While many of those initial values of internationalisation and collaboration still hold true - and indeed, are more valuable than ever in the face of the very global challenges posed by factors such as climate change - it was a chance to reassess and enhance as the network enjoys its 26th year of operation.
The theme of the Presidential Symposium was 'Partnering for Change : What role do universities have in creating a net zero future?'. The topic of what responsibilities the higher education sector has, how it can make the best contribution, and the most effective ways of connecting with governments, industries, communities and other agents to effect positive change, was debated by a range of international experts.
The transition towards decarbonisation and clean energy adoption is considered to be one of the primary drivers of the economy over the coming years, projected to create millions of new jobs and transforming the competencies and research areas of focus needed.
In her opening welcome, Professor Deborah Terry AO of the University of Queensland stated that climate change is the defining feature of our times, and that universities must become guiding lights in the race to build a roadmap to achieving Net Zero targets.
The audience heard from expert panellists across industry and academia, including Simon Smart, leader of Net Zero Australia, who defined the most important keys to change as transforming export markets and investing in people, land and diverse skills to support ecosystems, agriculture and related sectors.
Tao Ren of the UK-China Low Carbon College at Shanghai Jiao Tong University told the audience of the importance of higher educations' role as a connector - and shared news that they have recently partnered with over 500 companies to deliver low-carbon scholarships and other practical initiatives. Participants from member universities spoke of their focus on embedding students into the heart of research even from an undergraduate level as a way of creating graduates who can press the case for climate change action in many diverse sectors. Demand for these solutions is not just top-down, but is driven by the needs and wants of students and the wider community.
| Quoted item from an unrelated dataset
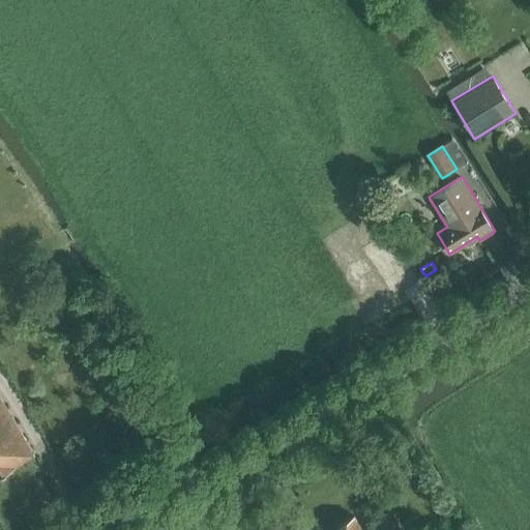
[(27,312),(33,308),(28,299),(22,303),(27,312)]
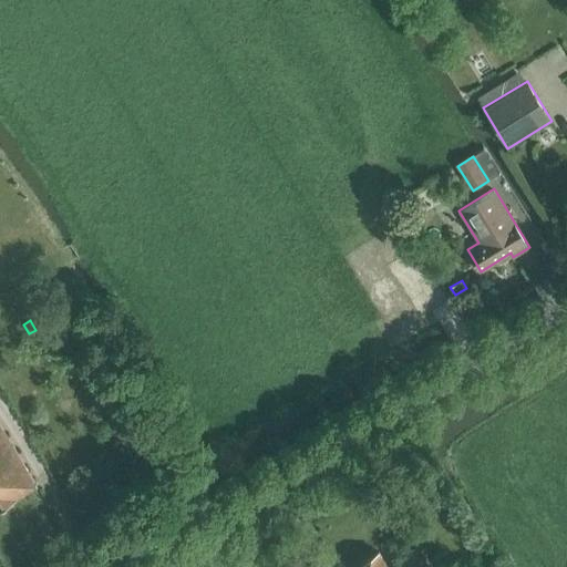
[(0,507),(38,485),(0,424),(0,507)]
The discussion included the showcase of many innovative solutions, resources and programmes that member universities across the network have developed in the service of meeting climate change goals.
Elsewhere across the three day meeting, participants were brought together as Cluster Groups and as Senior Leaders to develop the network's agenda and commitments for the coming year and beyond. Guests were also given a Formal Dinner, where the work of members of the network who have shown outstanding commitment to internationalisation were honoured with the annual U21 Awards and inaugural Leaders of the Future Awards, recognising current students and young alumni successfully leading change.
Many delegates combined their attendance with other meetings with partner universities in-region, and were able to identify areas of common work which have the potential to progress into formal bi-lateral programmes.
The chance to connect in person was a valuable opportunity to those who were able to attend, and the conclusions from the meetings will be used to guide the forward actions of the network.